“Oh, I am so glad!” cried Sammie, when it was all over. “I didn’t know Uncle Wiggily was a dentist, too.”
Then his toothache stopped and he rode back home with the rabbit gentleman in the airship, and everybody was happy. Mrs. Littletail, especially, for Sammie had been very troublesome, though he did not mean to be. So this teaches us that an airship is good for pulling teeth, as well as for sailing up in the clouds.
And on the next page, if the pussy cat doesn’t fall out of the cherry tree and scratch the covers off the pansy bed, where the puppy dog sleeps, I’ll tell you about Uncle Wiggily and the grocery cat.
STORY IX
UNCLE WIGGILY AND THE GROCERY CAT
Uncle Wiggily, the nice old gentleman rabbit, was working away out in the yard fixing his airship.

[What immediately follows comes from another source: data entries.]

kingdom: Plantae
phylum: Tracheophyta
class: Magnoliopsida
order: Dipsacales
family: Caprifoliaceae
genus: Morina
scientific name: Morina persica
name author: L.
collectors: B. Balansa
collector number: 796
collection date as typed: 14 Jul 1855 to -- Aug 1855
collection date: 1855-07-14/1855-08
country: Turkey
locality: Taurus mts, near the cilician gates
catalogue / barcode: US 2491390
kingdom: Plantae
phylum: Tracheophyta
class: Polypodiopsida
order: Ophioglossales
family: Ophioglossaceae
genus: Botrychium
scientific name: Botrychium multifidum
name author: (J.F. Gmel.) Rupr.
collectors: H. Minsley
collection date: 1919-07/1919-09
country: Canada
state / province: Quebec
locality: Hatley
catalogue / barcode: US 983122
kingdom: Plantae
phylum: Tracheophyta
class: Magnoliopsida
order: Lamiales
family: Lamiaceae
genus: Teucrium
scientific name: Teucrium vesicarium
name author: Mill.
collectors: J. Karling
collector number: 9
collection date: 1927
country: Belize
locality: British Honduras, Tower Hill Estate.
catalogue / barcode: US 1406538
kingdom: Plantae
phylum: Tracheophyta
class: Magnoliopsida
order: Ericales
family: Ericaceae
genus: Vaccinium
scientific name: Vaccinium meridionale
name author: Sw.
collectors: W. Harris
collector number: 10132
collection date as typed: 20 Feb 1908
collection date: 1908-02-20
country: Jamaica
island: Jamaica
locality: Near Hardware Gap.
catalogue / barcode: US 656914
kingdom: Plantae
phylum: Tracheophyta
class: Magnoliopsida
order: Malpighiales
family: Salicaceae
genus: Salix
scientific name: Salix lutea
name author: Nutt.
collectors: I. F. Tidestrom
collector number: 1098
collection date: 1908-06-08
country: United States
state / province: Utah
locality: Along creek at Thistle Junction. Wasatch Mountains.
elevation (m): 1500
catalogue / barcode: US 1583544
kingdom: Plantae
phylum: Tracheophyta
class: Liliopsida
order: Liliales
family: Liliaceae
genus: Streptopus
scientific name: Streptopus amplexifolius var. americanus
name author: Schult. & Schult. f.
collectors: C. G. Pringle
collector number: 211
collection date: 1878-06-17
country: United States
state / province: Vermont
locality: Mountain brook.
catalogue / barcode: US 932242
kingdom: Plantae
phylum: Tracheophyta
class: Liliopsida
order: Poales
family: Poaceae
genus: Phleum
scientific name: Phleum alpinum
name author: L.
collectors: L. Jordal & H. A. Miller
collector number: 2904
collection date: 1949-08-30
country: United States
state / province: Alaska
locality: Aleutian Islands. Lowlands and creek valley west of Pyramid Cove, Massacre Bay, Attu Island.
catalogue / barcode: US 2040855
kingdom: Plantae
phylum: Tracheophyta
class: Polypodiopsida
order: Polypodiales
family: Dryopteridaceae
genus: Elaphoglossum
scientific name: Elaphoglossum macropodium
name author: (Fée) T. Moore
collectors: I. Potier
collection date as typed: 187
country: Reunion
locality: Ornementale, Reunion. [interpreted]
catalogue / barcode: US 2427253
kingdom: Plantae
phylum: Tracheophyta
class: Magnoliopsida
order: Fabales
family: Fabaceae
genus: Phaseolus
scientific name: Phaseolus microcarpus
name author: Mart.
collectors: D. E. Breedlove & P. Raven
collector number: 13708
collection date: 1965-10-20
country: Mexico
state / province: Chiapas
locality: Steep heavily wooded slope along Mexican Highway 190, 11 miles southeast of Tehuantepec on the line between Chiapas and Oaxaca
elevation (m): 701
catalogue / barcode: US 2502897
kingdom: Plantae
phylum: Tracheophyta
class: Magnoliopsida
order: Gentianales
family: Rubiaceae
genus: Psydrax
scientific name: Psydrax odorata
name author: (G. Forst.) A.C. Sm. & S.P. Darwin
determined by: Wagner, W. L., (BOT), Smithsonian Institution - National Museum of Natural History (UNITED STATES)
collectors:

He had been riding around in it a great deal of late, sailing up among the clouds, taking it out in rain storms, and once he even sailed in it across the duck pond, coming right down into the water with it.
And in doing all these things one of the handles of the clothes basket, which was part of the airship, had become bent and twisted. And some of the toy circus balloons needed to be blown up with fresh air, and there was a hole in the Japanese umbrella, which formed the top part of the airship, to keep the sun off Uncle Wiggily.
“Yes, I must fix up my airship,” said the rabbit gentleman as he worked away, whistling and twinkling his nose at the same time, like a star on a frosty night.
And that is very hard to do—to whistle and twinkle your nose at the same time. If you do not believe me just try it yourself and see.
“Have you any more sofa cushions I could take for my airship, Nurse Jane?” asked Uncle Wiggily, going into the house where the muskrat lady housekeeper was boiling some carrots to make a lemon pie.